Rosmilda y sus compañeras participan en varias sesiones de capacitación y pedagogía para enseñar y aprender sobre la partería. © Facebook Asoparupa
“Las parteras también son guardianas de la paz sostenible”, dice Liceth. Sus manos reciben y dan vida en cada parto, en cada masaje o en cada semilla que siembran debajo de la tierra. Por eso, Rosmilda y las demás integrantes de Asoparupa sueñan con construir su propia etno aldea o casa hogar. Allí estaría la nueva sede de la Asociación y un amplio jardín, ideal para cultivar las plantas que necesitan. Aún están en la búsqueda de ese lote e invitan a organizaciones locales y nacionales para sumar esfuerzos. “Velamos para que las personas sean nuestros voceros hacia el Gobierno —dice Rosmilda—. Queremos que nos protejan y acompañen, que reconozcan nuestra labor. Sabemos que es un asunto de voluntades políticas y por eso nos fortalecemos. Es la única manera para que el Gobierno sepa que existimos, que aquí estamos”.
‘Mamá Minda’ sabe que va por buen camino y está dispuesta a continuar. El reto principal es fortalecer la medicina ancestral y hacer eco de qué ocurre en esos rincones donde las parteras, los curanderos y sobanderos curan los males del cuerpo y del corazón. Además, ella y sus compañeras quieren transmitir sus conocimientos a las nuevas generaciones, con las aprendices de partería y otras mujeres de la región que están interesadas en el oficio. También planean realizar la primera cumbre mundial sobre partería, que estaba planeada para este año pero por la pandemia del coronavirus tocó programarla para el 2021.
Rosmilda riega las plantas que tiene en la terraza.
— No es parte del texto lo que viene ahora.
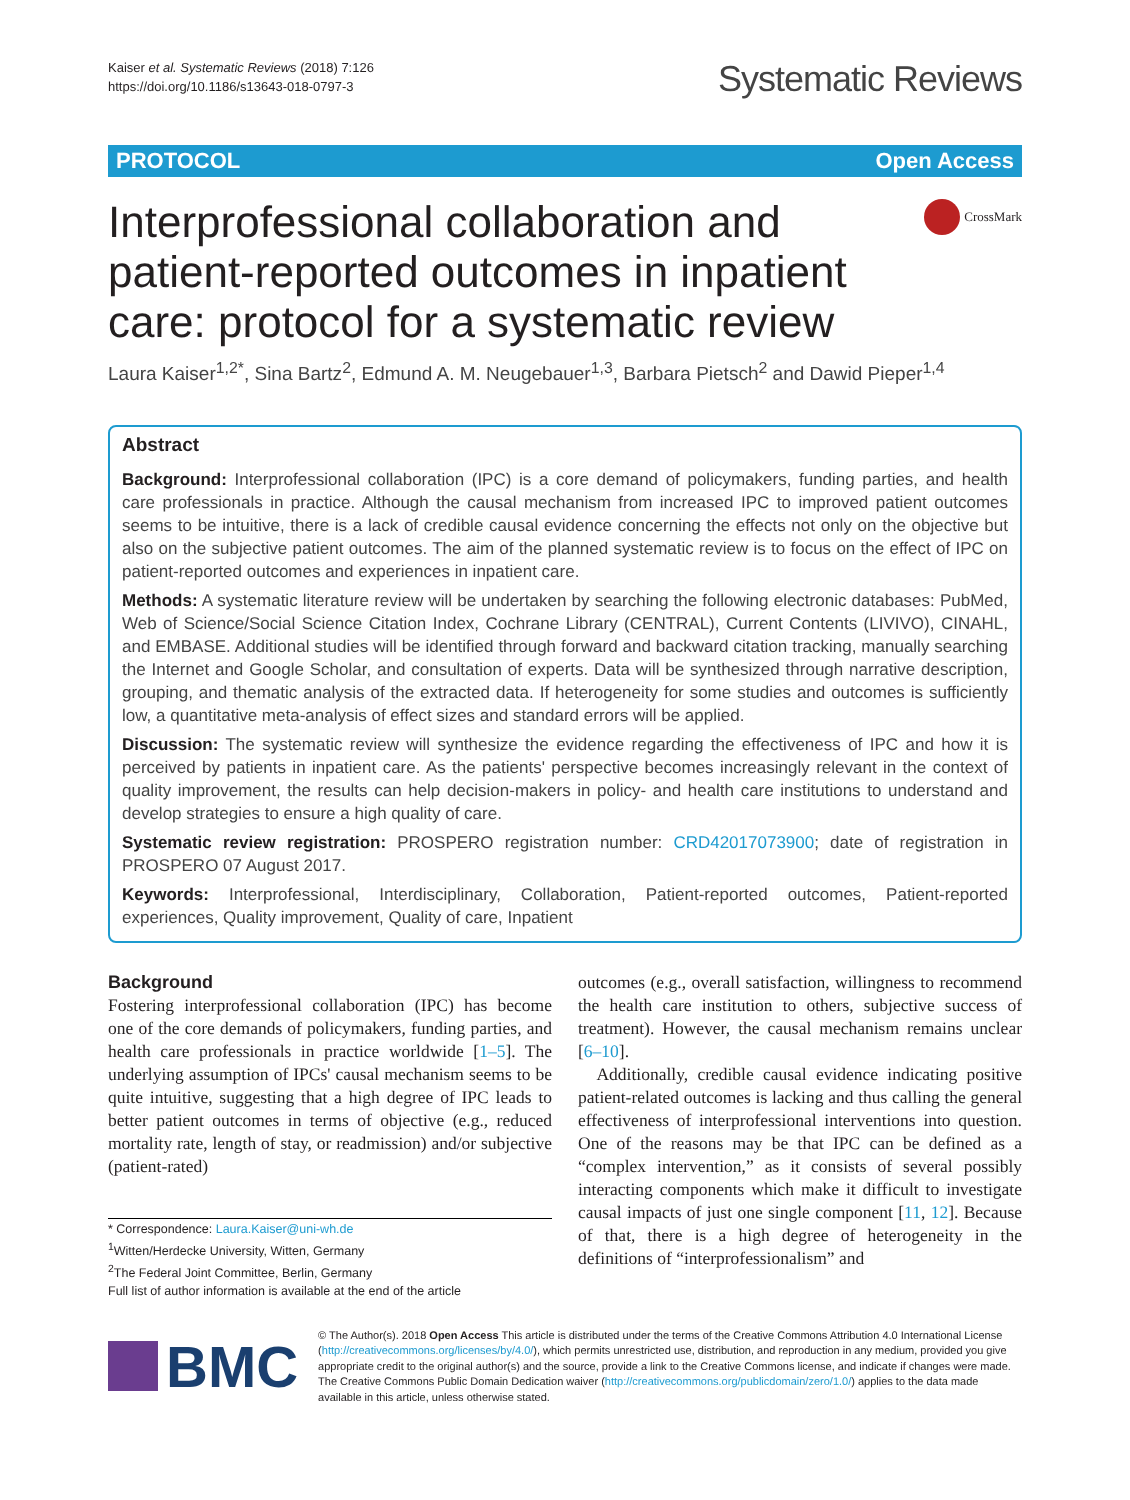Kaiser et al. Systematic Reviews (2018) 7:126
https://doi.org/10.1186/s13643-018-0797-3
Systematic Reviews
PROTOCOL Open Access
Interprofessional collaboration and
patient-reported outcomes in inpatient
care: protocol for a systematic review
CrossMark
Laura Kaiser<sup>1,2*</sup>, Sina Bartz<sup>2</sup>, Edmund A. M. Neugebauer<sup>1,3</sup>, Barbara Pietsch<sup>2</sup> and Dawid Pieper<sup>1,4</sup>
Abstract
Background: Interprofessional collaboration (IPC) is a core demand of policymakers, funding parties, and health care professionals in practice. Although the causal mechanism from increased IPC to improved patient outcomes seems to be intuitive, there is a lack of credible causal evidence concerning the effects not only on the objective but also on the subjective patient outcomes. The aim of the planned systematic review is to focus on the effect of IPC on patient-reported outcomes and experiences in inpatient care.
Methods: A systematic literature review will be undertaken by searching the following electronic databases: PubMed, Web of Science/Social Science Citation Index, Cochrane Library (CENTRAL), Current Contents (LIVIVO), CINAHL, and EMBASE. Additional studies will be identified through forward and backward citation tracking, manually searching the Internet and Google Scholar, and consultation of experts. Data will be synthesized through narrative description, grouping, and thematic analysis of the extracted data. If heterogeneity for some studies and outcomes is sufficiently low, a quantitative meta-analysis of effect sizes and standard errors will be applied.
Discussion: The systematic review will synthesize the evidence regarding the effectiveness of IPC and how it is perceived by patients in inpatient care. As the patients' perspective becomes increasingly relevant in the context of quality improvement, the results can help decision-makers in policy- and health care institutions to understand and develop strategies to ensure a high quality of care.
Systematic review registration: PROSPERO registration number: CRD42017073900; date of registration in PROSPERO 07 August 2017.
Keywords: Interprofessional, Interdisciplinary, Collaboration, Patient-reported outcomes, Patient-reported experiences, Quality improvement, Quality of care, Inpatient
Background
Fostering interprofessional collaboration (IPC) has become one of the core demands of policymakers, funding parties, and health care professionals in practice worldwide [1–5]. The underlying assumption of IPCs' causal mechanism seems to be quite intuitive, suggesting that a high degree of IPC leads to better patient outcomes in terms of objective (e.g., reduced mortality rate, length of stay, or readmission) and/or subjective (patient-rated)
* Correspondence: Laura.Kaiser@uni-wh.de
<sup>1</sup> Witten/Herdecke University, Witten, Germany
<sup>2</sup> The Federal Joint Committee, Berlin, Germany
Full list of author information is available at the end of the article
outcomes (e.g., overall satisfaction, willingness to recommend the health care institution to others, subjective success of treatment). However, the causal mechanism remains unclear [6–10].
Additionally, credible causal evidence indicating positive patient-related outcomes is lacking and thus calling the general effectiveness of interprofessional interventions into question. One of the reasons may be that IPC can be defined as a “complex intervention,” as it consists of several possibly interacting components which make it difficult to investigate causal impacts of just one single component [11, 12]. Because of that, there is a high degree of heterogeneity in the definitions of “interprofessionalism” and
BMC
© The Author(s). 2018 Open Access This article is distributed under the terms of the Creative Commons Attribution 4.0 International License (http://creativecommons.org/licenses/by/4.0/), which permits unrestricted use, distribution, and reproduction in any medium, provided you give appropriate credit to the original author(s) and the source, provide a link to the Creative Commons license, and indicate if changes were made. The Creative Commons Public Domain Dedication waiver (http://creativecommons.org/publicdomain/zero/1.0/) applies to the data made available in this article, unless otherwise stated.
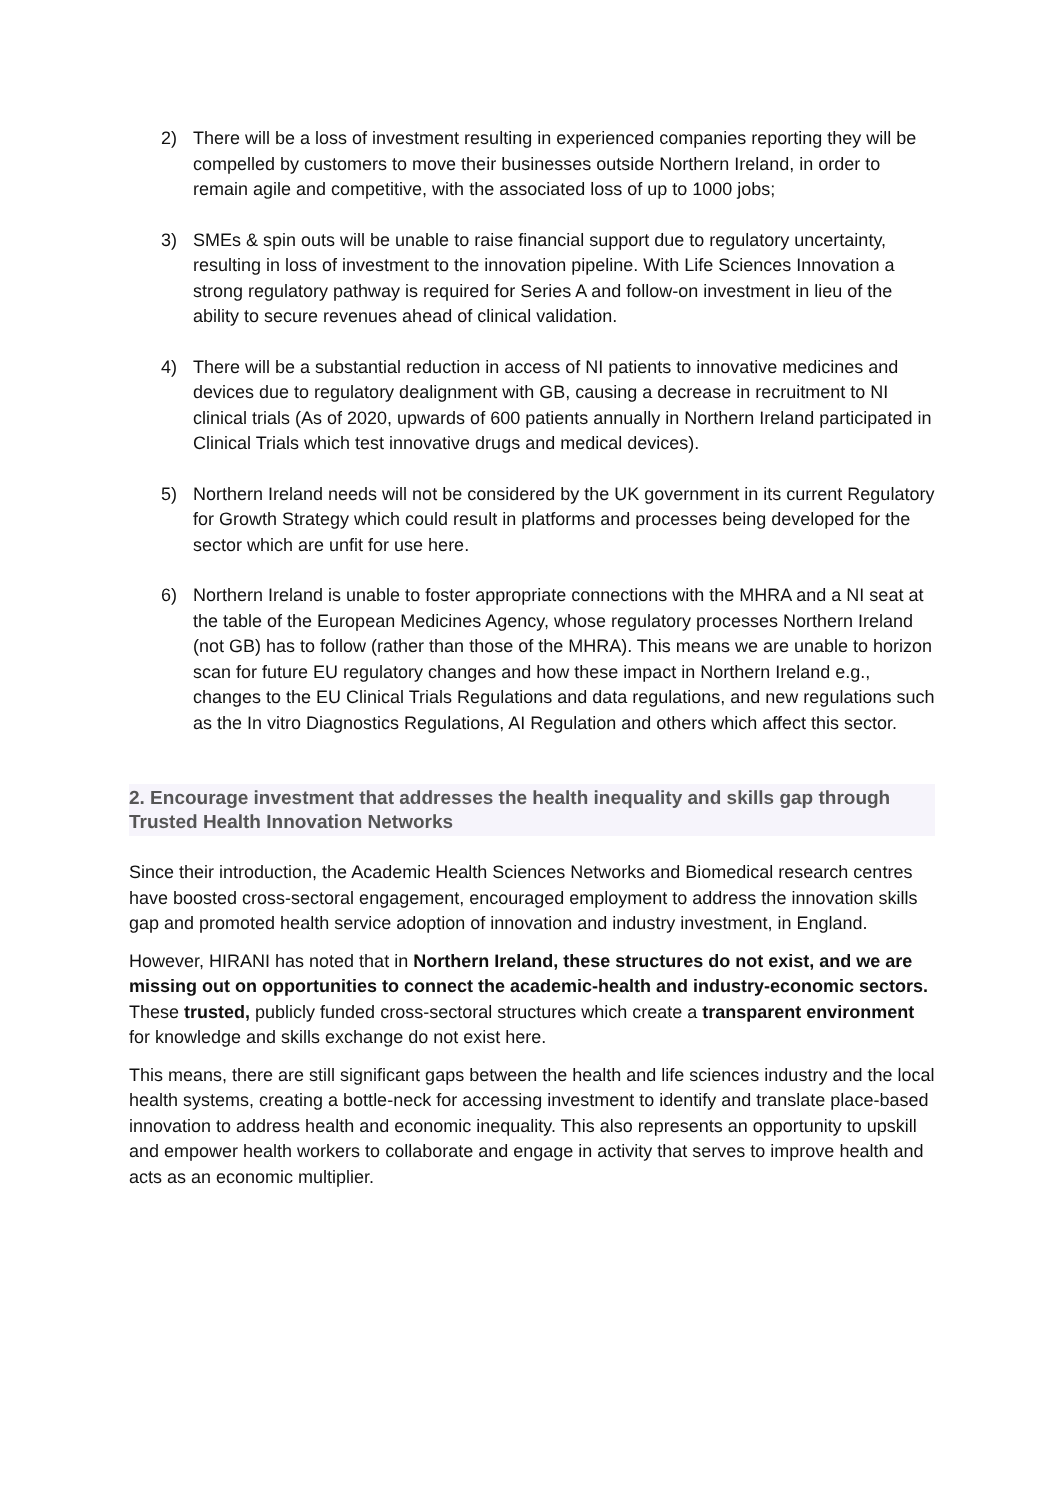2) There will be a loss of investment resulting in experienced companies reporting they will be compelled by customers to move their businesses outside Northern Ireland, in order to remain agile and competitive, with the associated loss of up to 1000 jobs;
3) SMEs & spin outs will be unable to raise financial support due to regulatory uncertainty, resulting in loss of investment to the innovation pipeline. With Life Sciences Innovation a strong regulatory pathway is required for Series A and follow-on investment in lieu of the ability to secure revenues ahead of clinical validation.
4) There will be a substantial reduction in access of NI patients to innovative medicines and devices due to regulatory dealignment with GB, causing a decrease in recruitment to NI clinical trials (As of 2020, upwards of 600 patients annually in Northern Ireland participated in Clinical Trials which test innovative drugs and medical devices).
5) Northern Ireland needs will not be considered by the UK government in its current Regulatory for Growth Strategy which could result in platforms and processes being developed for the sector which are unfit for use here.
6) Northern Ireland is unable to foster appropriate connections with the MHRA and a NI seat at the table of the European Medicines Agency, whose regulatory processes Northern Ireland (not GB) has to follow (rather than those of the MHRA). This means we are unable to horizon scan for future EU regulatory changes and how these impact in Northern Ireland e.g., changes to the EU Clinical Trials Regulations and data regulations, and new regulations such as the In vitro Diagnostics Regulations, AI Regulation and others which affect this sector.
2. Encourage investment that addresses the health inequality and skills gap through Trusted Health Innovation Networks
Since their introduction, the Academic Health Sciences Networks and Biomedical research centres have boosted cross-sectoral engagement, encouraged employment to address the innovation skills gap and promoted health service adoption of innovation and industry investment, in England.
However, HIRANI has noted that in Northern Ireland, these structures do not exist, and we are missing out on opportunities to connect the academic-health and industry-economic sectors. These trusted, publicly funded cross-sectoral structures which create a transparent environment for knowledge and skills exchange do not exist here.
This means, there are still significant gaps between the health and life sciences industry and the local health systems, creating a bottle-neck for accessing investment to identify and translate place-based innovation to address health and economic inequality. This also represents an opportunity to upskill and empower health workers to collaborate and engage in activity that serves to improve health and acts as an economic multiplier.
Si las necesita, les habla y les pide permiso antes de cortarlas. No quiere que se marchiten ni entristezcan. Las toma con delicadeza y mira sus manos. Le reza a Dios, a la Madre Tierra y a San Ramón, patrono de las parteras, para que le concedan más años de ese trabajo que realiza con el corazón. No sabe cuándo será el próximo parto o la siguiente consulta. Espera con tranquilidad, pues sus manos están empapadas de vida desde hace más de 35 años: “La partería no va a morir. Va a seguir, porque a la cultura de un pueblo nadie la acaba. La partería es una herencia y no va a acabarse por mucho que nos ignoren. Vamos a continuar”.